6

I want to input text to python and process it in parallel. For that purpose I use multiprocessing.Pool. The problem is that sometime, not always, I have to input text multiple times before anything is processed.

This is a minimal version of my code to reproduce the problem:

import multiprocessing as mp
import time

def do_something(text):
    print('Out: ' + text, flush=True)
    # do some awesome stuff here

if __name__ == '__main__':
    p = None
    while True:
        message = input('In: ')
        if not p:
            p = mp.Pool()
        p.apply_async(do_something, (message,))

What happens is that I have to input text multiple times before I get a result, no matter how long I wait after I have inputted something the first time. (As stated above, that does not happen every time.)

python3 test.py
In: a
In: a
In: a
In: Out: a
Out: a
Out: a

If I create the pool before the while loop or if I add time.sleep(1) after creating the pool, it seems to work every time. Note: I do not want to create the pool before I get an input.

Has someone an explanation for this behavior?

I'm running Windows 10 with Python 3.4.2 EDIT: Same behavior with Python 3.5.1


EDIT:

An even simpler example with Pool and also ProcessPoolExecutor. I think the problem is the call to input() right after appyling/submitting, which only seems to be a problem the first time appyling/submitting something.

◇ ◇ ◇ ◇

**Job item A:**
Answer these questions about the forum post:
(i) Which class does the poster use to process text in parallel?
(ii) Which operating system is the poster running?
(iii) Which Python version was added in the edit as showing the same behavior?
The listing that comes next is unrelated to the forum post.

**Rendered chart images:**
◇ ◇ ◇ ◇

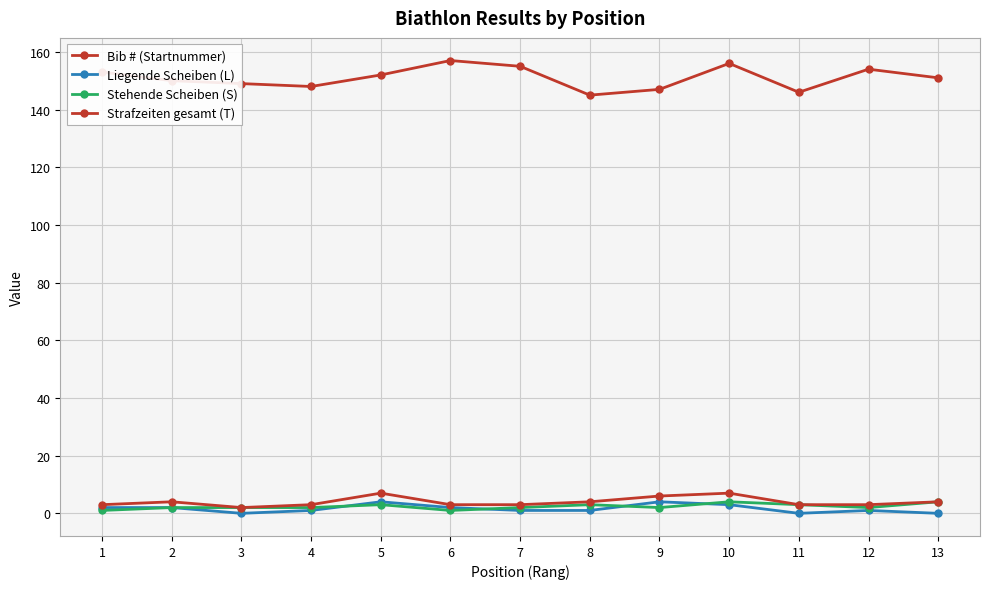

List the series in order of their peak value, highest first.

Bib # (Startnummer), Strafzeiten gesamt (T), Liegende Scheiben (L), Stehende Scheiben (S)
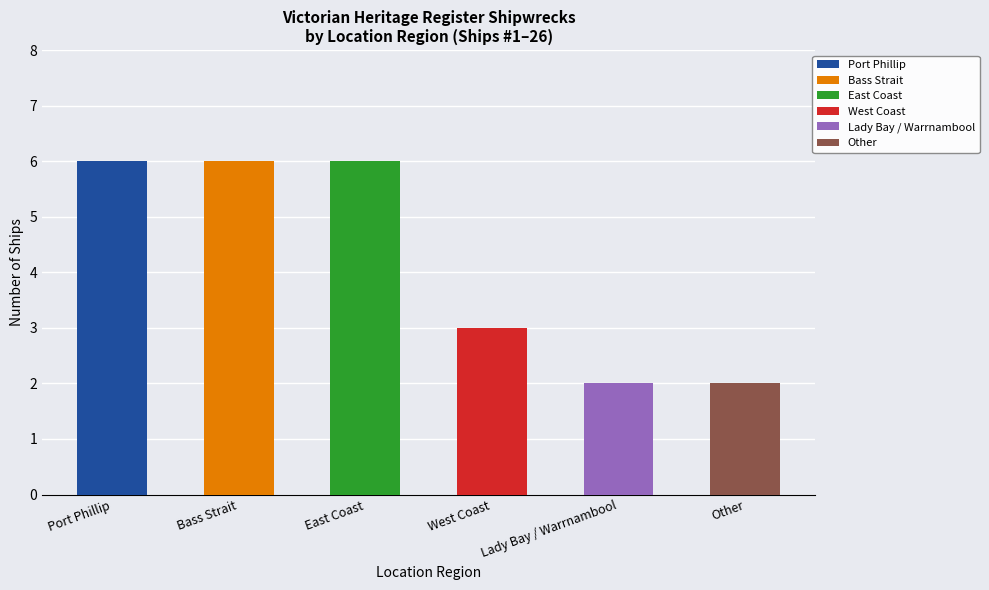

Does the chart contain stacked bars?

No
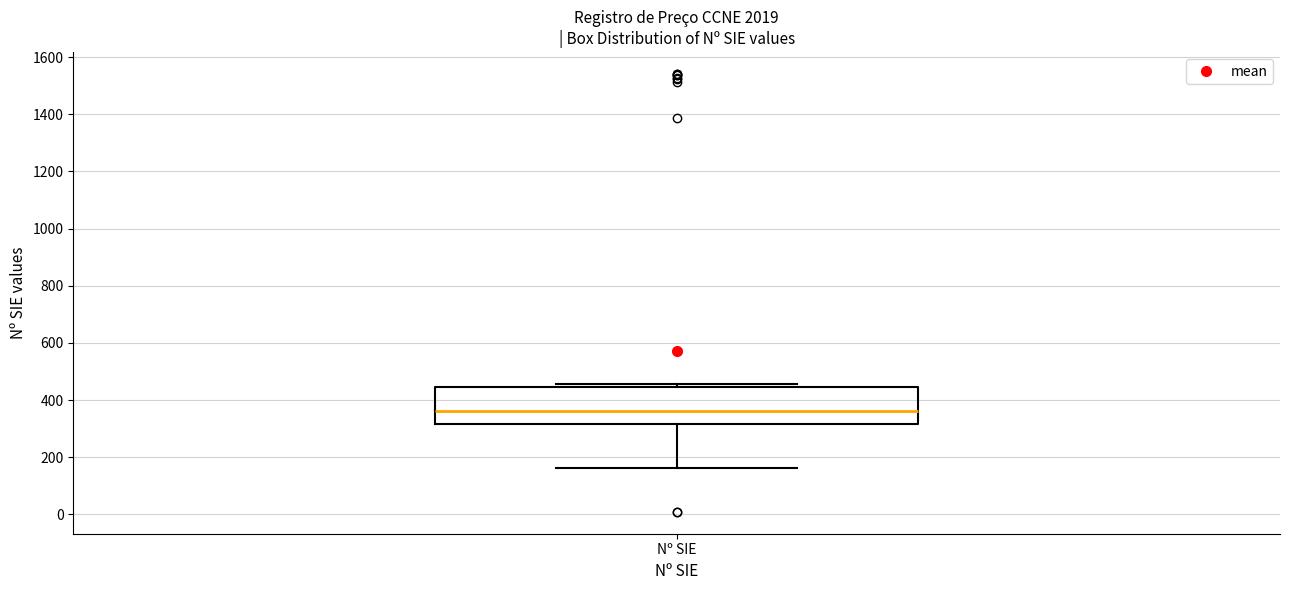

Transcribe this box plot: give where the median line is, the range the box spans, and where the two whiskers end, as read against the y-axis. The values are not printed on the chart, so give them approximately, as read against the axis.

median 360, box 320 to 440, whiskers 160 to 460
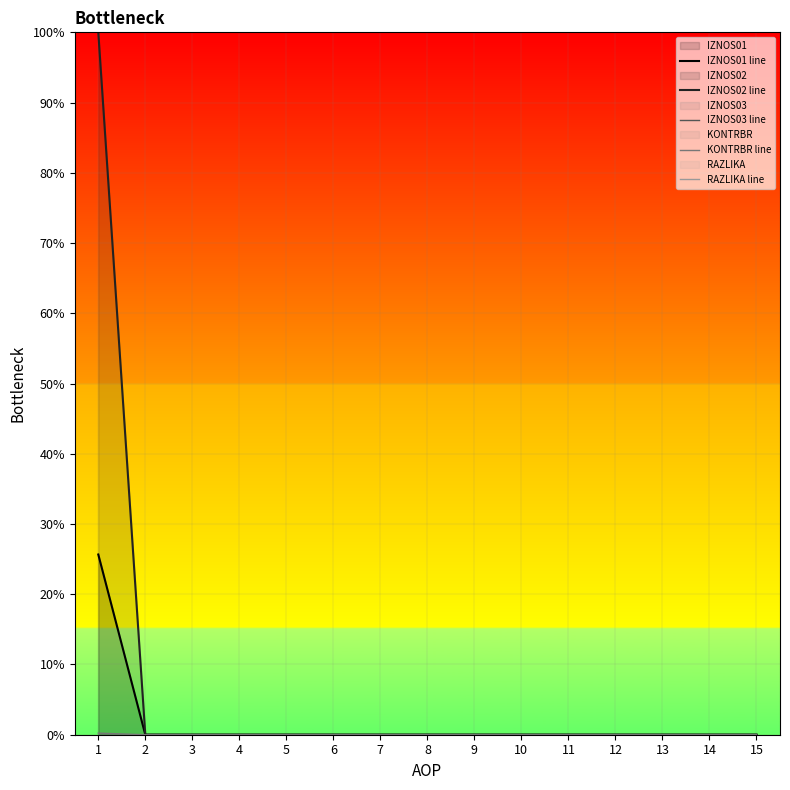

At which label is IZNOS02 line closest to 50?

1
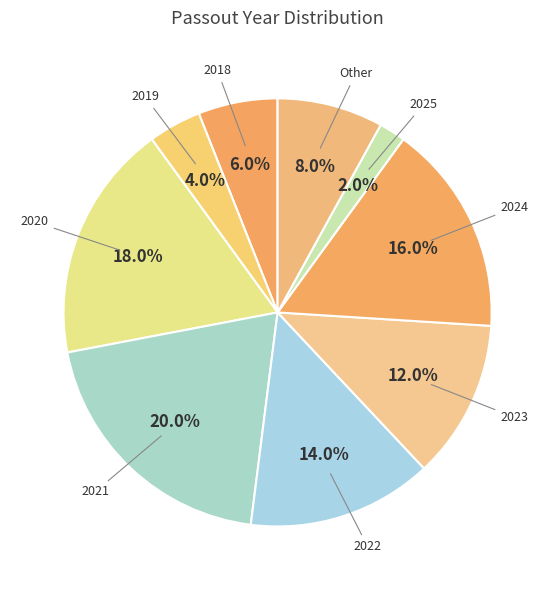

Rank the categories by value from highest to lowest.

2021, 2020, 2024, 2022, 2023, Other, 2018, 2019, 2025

◇ ◇ ◇ ◇

**Job item B:** Reproduce the listing word for word, starting at its beginning and continuing up to and including the line containing "Transcribe this box". Omit the pictures from your answer.

**Written solution A:**
(i) multiprocessing.Pool
(ii) Windows 10
(iii) Python 3.5.1

**Written solution B:**
List the series in order of their peak value, highest first.

Bib # (Startnummer), Strafzeiten gesamt (T), Liegende Scheiben (L), Stehende Scheiben (S)

Does the chart contain stacked bars?

No

Transcribe this box plot: give where the median line is, the range the box spans, and where the two whiskers end, as read against the y-axis. The values are not printed on the chart, so give them approximately, as read against the axis.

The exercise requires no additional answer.